-
Notifications
You must be signed in to change notification settings - Fork 84
Incident Response Plan
The purpose of the policy is to establish the goals for the breach response process. This document is intended for compliance for the Incident response plan on the GitHub Marketplace.
This policy mandates that any individual who suspects that a theft, breach or exposure of sensitive data has occurred must immediately provide a description of what occurred via e-mail to [hamelsmu at github dot com] and [inc0 at github dot com] or by filing an issue in this repo. This team will investigate all reported thefts, data breaches, and exposures. If theft, breach or exposure has occurred, the Information Security Administrator will follow the appropriate procedure in place.

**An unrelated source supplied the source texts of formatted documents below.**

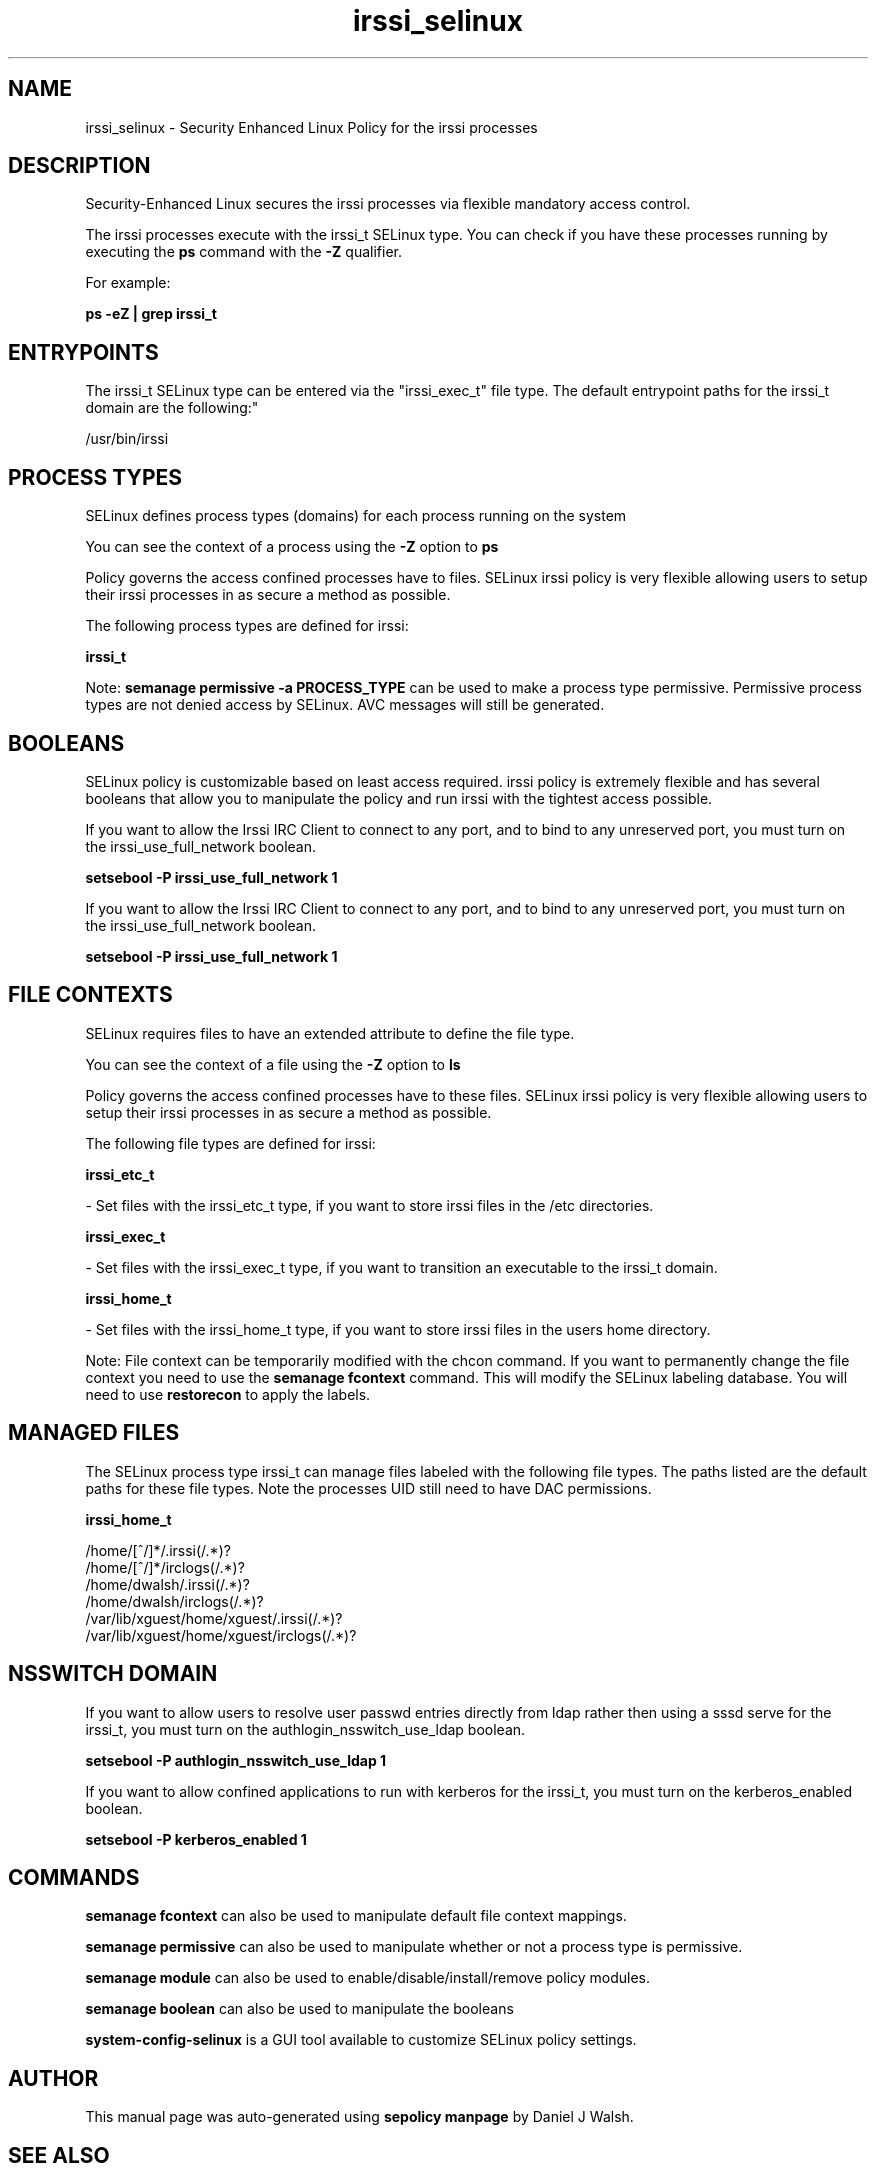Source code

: .TH  "irssi_selinux"  "8"  "12-10-19" "irssi" "SELinux Policy documentation for irssi"
.SH "NAME"
irssi_selinux \- Security Enhanced Linux Policy for the irssi processes
.SH "DESCRIPTION"

Security-Enhanced Linux secures the irssi processes via flexible mandatory access control.

The irssi processes execute with the irssi_t SELinux type. You can check if you have these processes running by executing the \fBps\fP command with the \fB\-Z\fP qualifier. 

For example:

.B ps -eZ | grep irssi_t


.SH "ENTRYPOINTS"

The irssi_t SELinux type can be entered via the "irssi_exec_t" file type.  The default entrypoint paths for the irssi_t domain are the following:"

/usr/bin/irssi
.SH PROCESS TYPES
SELinux defines process types (domains) for each process running on the system
.PP
You can see the context of a process using the \fB\-Z\fP option to \fBps\bP
.PP
Policy governs the access confined processes have to files. 
SELinux irssi policy is very flexible allowing users to setup their irssi processes in as secure a method as possible.
.PP 
The following process types are defined for irssi:

.EX
.B irssi_t 
.EE
.PP
Note: 
.B semanage permissive -a PROCESS_TYPE 
can be used to make a process type permissive. Permissive process types are not denied access by SELinux. AVC messages will still be generated.

.SH BOOLEANS
SELinux policy is customizable based on least access required.  irssi policy is extremely flexible and has several booleans that allow you to manipulate the policy and run irssi with the tightest access possible.


.PP
If you want to allow the Irssi IRC Client to connect to any port, and to bind to any unreserved port, you must turn on the irssi_use_full_network boolean.

.EX
.B setsebool -P irssi_use_full_network 1
.EE

.PP
If you want to allow the Irssi IRC Client to connect to any port, and to bind to any unreserved port, you must turn on the irssi_use_full_network boolean.

.EX
.B setsebool -P irssi_use_full_network 1
.EE

.SH FILE CONTEXTS
SELinux requires files to have an extended attribute to define the file type. 
.PP
You can see the context of a file using the \fB\-Z\fP option to \fBls\bP
.PP
Policy governs the access confined processes have to these files. 
SELinux irssi policy is very flexible allowing users to setup their irssi processes in as secure a method as possible.
.PP 
The following file types are defined for irssi:


.EX
.PP
.B irssi_etc_t 
.EE

- Set files with the irssi_etc_t type, if you want to store irssi files in the /etc directories.


.EX
.PP
.B irssi_exec_t 
.EE

- Set files with the irssi_exec_t type, if you want to transition an executable to the irssi_t domain.


.EX
.PP
.B irssi_home_t 
.EE

- Set files with the irssi_home_t type, if you want to store irssi files in the users home directory.


.PP
Note: File context can be temporarily modified with the chcon command.  If you want to permanently change the file context you need to use the 
.B semanage fcontext 
command.  This will modify the SELinux labeling database.  You will need to use
.B restorecon
to apply the labels.

.SH "MANAGED FILES"

The SELinux process type irssi_t can manage files labeled with the following file types.  The paths listed are the default paths for these file types.  Note the processes UID still need to have DAC permissions.

.br
.B irssi_home_t

	/home/[^/]*/\.irssi(/.*)?
.br
	/home/[^/]*/irclogs(/.*)?
.br
	/home/dwalsh/\.irssi(/.*)?
.br
	/home/dwalsh/irclogs(/.*)?
.br
	/var/lib/xguest/home/xguest/\.irssi(/.*)?
.br
	/var/lib/xguest/home/xguest/irclogs(/.*)?
.br

.SH NSSWITCH DOMAIN

.PP
If you want to allow users to resolve user passwd entries directly from ldap rather then using a sssd serve for the irssi_t, you must turn on the authlogin_nsswitch_use_ldap boolean.

.EX
.B setsebool -P authlogin_nsswitch_use_ldap 1
.EE

.PP
If you want to allow confined applications to run with kerberos for the irssi_t, you must turn on the kerberos_enabled boolean.

.EX
.B setsebool -P kerberos_enabled 1
.EE

.SH "COMMANDS"
.B semanage fcontext
can also be used to manipulate default file context mappings.
.PP
.B semanage permissive
can also be used to manipulate whether or not a process type is permissive.
.PP
.B semanage module
can also be used to enable/disable/install/remove policy modules.

.B semanage boolean
can also be used to manipulate the booleans

.PP
.B system-config-selinux 
is a GUI tool available to customize SELinux policy settings.

.SH AUTHOR	
This manual page was auto-generated using 
.B "sepolicy manpage"
by Daniel J Walsh.

.SH "SEE ALSO"
selinux(8), irssi(8), semanage(8), restorecon(8), chcon(1), sepolicy(8)
, setsebool(8)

This policy applies to all whom collect, access, maintain, distribute, process, protect, store, use, transmit, dispose of data related to Issue-Label-Bot.
Issue-Label bot only operates on public GitHub repositories in order to steer clear of sensitive data. However, at any time any user can request for any reason whatsoever that any data logged by the application be removed. At that time, our administrative staff will remove all data pertaining to that user, if exists.
We will remove all data within 72 hours from request.
No user-specific authentication is stored or collected by Issue Label Bot. The only information that is stored is:
- The titles and comments of issues that occur after installing the app.
- Reactions such as 👍 and 👎 made in the issue.
This data is only logged for repositories that are public at the time the issue is opened.